By the time he pulls up in front of my apartment building on Tuesday afternoon, I’m so eager to see him that I’m waiting by the window, hiding behind the curtains, and let out a giddy yip of excitement as he steps out of his car.

He’s wearing black and silver swim trunks and a white T-shirt with an owl sketched on the front that are way more casual than anything I’ve seen him wear before and emphasize the powerful lines of his body.

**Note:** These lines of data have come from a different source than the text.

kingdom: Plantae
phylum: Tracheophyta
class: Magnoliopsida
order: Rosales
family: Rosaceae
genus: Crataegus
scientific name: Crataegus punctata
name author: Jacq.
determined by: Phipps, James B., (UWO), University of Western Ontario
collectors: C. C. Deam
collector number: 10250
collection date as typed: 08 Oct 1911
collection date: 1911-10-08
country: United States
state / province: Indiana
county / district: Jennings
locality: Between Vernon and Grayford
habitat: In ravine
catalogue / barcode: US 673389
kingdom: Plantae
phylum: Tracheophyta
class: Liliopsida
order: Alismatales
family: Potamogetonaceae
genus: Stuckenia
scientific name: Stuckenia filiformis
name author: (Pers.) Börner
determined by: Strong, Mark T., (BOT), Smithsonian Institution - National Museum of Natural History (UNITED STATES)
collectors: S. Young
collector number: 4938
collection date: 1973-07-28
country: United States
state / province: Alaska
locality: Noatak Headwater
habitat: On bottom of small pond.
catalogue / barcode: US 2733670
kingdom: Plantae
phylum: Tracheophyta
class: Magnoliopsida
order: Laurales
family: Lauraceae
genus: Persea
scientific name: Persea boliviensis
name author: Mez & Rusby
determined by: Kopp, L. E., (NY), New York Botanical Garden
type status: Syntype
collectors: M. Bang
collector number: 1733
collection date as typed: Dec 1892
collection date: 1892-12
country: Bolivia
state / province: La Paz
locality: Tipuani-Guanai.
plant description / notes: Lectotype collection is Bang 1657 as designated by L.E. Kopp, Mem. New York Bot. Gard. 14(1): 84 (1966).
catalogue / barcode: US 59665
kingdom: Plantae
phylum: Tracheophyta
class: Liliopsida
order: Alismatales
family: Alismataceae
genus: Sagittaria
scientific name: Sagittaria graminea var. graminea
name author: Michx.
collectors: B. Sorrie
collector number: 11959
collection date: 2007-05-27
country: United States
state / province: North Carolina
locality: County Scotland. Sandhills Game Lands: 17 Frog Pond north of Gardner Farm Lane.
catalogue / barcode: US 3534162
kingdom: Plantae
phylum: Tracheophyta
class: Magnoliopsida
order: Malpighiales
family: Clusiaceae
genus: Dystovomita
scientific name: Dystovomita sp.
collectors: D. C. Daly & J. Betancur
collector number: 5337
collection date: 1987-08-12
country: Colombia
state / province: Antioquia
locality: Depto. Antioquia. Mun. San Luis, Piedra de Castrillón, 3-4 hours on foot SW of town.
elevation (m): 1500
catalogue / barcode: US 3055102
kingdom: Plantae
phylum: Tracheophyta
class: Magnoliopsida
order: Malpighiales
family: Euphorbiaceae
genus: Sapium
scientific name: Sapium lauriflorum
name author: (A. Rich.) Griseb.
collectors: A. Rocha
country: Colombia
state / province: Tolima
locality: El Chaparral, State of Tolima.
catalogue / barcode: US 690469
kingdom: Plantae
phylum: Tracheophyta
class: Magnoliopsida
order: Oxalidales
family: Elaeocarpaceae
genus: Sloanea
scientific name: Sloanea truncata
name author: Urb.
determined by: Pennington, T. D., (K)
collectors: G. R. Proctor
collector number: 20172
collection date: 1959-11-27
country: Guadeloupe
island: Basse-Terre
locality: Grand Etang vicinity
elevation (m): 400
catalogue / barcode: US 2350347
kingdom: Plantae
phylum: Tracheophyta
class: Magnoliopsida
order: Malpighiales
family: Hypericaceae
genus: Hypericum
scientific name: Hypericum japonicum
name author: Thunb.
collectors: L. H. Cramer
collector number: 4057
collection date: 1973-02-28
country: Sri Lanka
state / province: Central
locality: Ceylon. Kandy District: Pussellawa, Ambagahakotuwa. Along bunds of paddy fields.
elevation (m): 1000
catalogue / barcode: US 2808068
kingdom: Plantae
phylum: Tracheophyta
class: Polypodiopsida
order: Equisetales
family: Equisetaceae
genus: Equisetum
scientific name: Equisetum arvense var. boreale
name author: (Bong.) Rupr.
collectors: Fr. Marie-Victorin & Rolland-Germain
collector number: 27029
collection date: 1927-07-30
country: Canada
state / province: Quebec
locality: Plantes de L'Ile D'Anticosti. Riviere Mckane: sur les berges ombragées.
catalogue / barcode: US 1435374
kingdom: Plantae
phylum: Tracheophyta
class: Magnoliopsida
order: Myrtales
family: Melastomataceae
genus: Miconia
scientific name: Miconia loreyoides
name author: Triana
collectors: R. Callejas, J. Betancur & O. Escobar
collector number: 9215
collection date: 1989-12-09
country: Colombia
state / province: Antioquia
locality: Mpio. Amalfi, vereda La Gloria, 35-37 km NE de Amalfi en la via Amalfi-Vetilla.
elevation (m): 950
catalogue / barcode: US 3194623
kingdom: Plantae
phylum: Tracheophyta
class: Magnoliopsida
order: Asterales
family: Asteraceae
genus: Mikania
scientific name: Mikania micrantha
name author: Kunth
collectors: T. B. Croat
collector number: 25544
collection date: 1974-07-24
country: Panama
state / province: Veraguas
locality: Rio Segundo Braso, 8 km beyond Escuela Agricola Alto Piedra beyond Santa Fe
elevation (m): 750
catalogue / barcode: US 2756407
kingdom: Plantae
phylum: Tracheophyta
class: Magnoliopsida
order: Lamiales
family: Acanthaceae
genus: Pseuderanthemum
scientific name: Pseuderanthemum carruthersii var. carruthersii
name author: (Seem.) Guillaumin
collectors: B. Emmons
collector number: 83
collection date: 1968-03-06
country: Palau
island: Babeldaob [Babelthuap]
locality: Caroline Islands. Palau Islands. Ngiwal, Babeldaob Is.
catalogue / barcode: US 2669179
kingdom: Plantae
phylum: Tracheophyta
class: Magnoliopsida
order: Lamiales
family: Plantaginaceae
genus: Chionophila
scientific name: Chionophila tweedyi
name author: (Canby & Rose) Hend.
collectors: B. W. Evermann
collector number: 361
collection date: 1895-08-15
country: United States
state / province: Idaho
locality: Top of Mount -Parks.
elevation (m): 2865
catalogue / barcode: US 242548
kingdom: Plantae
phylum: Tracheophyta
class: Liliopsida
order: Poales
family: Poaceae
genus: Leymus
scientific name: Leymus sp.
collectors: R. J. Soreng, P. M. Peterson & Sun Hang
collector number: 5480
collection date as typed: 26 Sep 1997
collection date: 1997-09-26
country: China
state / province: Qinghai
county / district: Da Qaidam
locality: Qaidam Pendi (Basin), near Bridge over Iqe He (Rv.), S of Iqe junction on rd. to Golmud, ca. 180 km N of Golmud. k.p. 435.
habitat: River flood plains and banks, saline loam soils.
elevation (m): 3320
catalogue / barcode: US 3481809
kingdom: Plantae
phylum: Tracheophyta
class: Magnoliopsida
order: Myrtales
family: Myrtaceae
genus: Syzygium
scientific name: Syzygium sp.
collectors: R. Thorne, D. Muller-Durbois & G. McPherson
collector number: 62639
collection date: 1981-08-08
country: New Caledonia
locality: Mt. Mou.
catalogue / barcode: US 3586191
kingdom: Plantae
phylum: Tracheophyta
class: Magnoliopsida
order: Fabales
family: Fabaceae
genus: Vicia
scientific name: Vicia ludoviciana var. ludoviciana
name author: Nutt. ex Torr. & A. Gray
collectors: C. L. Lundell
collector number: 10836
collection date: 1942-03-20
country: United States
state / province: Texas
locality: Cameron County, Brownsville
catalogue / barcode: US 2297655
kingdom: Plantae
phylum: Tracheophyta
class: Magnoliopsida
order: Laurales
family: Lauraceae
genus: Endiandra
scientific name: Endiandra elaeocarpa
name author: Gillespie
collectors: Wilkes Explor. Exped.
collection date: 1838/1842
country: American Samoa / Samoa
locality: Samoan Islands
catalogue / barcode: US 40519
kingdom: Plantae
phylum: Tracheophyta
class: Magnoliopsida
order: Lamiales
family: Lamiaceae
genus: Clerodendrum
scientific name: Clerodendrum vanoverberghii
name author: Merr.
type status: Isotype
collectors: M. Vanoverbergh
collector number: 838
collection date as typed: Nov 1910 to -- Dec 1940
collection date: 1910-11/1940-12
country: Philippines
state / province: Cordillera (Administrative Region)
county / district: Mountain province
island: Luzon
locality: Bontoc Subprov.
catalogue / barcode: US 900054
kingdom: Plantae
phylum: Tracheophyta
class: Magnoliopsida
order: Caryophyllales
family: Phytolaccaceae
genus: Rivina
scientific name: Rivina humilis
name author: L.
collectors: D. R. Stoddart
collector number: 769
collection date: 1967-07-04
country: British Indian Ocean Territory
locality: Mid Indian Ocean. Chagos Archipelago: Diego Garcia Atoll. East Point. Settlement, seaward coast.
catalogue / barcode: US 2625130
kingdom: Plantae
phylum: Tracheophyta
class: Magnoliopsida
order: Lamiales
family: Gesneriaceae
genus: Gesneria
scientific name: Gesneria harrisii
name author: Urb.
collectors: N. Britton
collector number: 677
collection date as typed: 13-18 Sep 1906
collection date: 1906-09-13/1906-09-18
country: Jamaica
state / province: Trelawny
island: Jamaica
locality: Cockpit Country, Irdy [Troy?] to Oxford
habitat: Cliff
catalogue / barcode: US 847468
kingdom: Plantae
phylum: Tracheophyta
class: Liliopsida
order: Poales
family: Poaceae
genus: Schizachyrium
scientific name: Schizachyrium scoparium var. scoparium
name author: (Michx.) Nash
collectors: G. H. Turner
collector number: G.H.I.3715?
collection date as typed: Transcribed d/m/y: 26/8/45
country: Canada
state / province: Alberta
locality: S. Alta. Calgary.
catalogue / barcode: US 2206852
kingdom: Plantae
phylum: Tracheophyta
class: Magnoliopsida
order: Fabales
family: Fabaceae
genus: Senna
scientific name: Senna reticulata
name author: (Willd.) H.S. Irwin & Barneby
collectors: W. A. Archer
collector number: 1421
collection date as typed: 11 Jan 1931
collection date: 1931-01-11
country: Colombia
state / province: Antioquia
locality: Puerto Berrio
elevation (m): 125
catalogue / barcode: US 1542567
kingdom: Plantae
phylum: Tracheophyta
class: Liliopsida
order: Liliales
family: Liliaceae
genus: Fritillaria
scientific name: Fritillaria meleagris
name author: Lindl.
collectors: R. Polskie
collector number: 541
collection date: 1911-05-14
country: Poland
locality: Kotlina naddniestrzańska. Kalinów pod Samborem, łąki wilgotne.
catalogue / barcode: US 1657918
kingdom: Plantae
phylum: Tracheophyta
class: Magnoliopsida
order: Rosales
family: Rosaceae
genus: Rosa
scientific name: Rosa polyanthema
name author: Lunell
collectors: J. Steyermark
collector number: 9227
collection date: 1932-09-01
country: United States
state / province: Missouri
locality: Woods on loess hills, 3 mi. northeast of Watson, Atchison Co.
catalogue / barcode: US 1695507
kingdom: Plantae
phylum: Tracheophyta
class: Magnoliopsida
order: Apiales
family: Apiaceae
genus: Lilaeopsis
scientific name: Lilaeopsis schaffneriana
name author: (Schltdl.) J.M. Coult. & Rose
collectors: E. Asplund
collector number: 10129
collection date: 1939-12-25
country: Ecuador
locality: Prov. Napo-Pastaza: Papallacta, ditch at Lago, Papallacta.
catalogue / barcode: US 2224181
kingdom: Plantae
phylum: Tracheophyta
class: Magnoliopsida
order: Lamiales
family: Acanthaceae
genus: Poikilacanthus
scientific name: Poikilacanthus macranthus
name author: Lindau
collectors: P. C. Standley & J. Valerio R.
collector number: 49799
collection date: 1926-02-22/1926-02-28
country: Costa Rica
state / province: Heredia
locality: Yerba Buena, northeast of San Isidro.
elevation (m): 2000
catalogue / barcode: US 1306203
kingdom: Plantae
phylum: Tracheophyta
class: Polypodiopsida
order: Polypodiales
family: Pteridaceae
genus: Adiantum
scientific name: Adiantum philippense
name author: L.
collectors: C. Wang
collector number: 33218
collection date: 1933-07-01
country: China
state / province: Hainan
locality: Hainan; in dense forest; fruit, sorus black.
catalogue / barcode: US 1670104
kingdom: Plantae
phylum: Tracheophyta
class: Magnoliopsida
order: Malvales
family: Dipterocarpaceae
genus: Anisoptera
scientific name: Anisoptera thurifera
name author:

His spiky hair is even spikier, and the smile on his face as I rush out the front door of the building to meet him makes me grin so hard my cheeks start to hurt.

“Hey, hot mama,” he says, scooping me up as I bound into his arms and spinning me around with a laugh. “You look amazing.”

He sets me down and pulls away to take in my lake outfit—a nearly transparent black coverup with my 1940s Ethel Merman-style one-piece underneath—of which he obviously approves.

“Thanks, you look pretty good yourself,” I say, reaching out to pinch his stomach through his shirt, needing to touch him after almost forty-eight torturous hours apart. “I missed you.”

“I missed you, too.” His grin stretches wide. “But I’m glad you said it first.”

“Why?” I follow him around to the passenger’s side of his car and wait while he opens the door, the unexpected chivalry not escaping my notice.

He shrugs and laughs. “I don’t know. I guess I wasn’t sure if it was weird to miss you so much after only a couple of days apart.”

“I don’t care if it’s weird.” I lean in to brush a kiss to his lips. The second we touch my already light head feels airy enough to float right off my body.

“I missed this, too,” Nick mumbles against my mouth, wrapping his arm around my waist and pulling me close.

He deepens the kiss, his tongue slipping into my mouth, swirling in hungry circles that make my pulse pound, and my body ache to get closer to him. Really close. All-the-way close.

Waiting five dates is going to be torture—hot, heavenly torture.

“We’d better get going,” he says, his voice as rough as the hint of stubble on his cheeks. “Nash has a car coming by your place every few hours, too. With my luck, he’ll be tagging along with the patrol car and catch me making a liar of myself.”

“Oh, okay. Gotcha.” I pull away with a sigh and slide into the passenger’s seat, my knees trembling as I move. I never understood the phrase “weak in the knees” was a literal thing before I kissed Nick. Now I’m not sure I ever want sturdy knees again.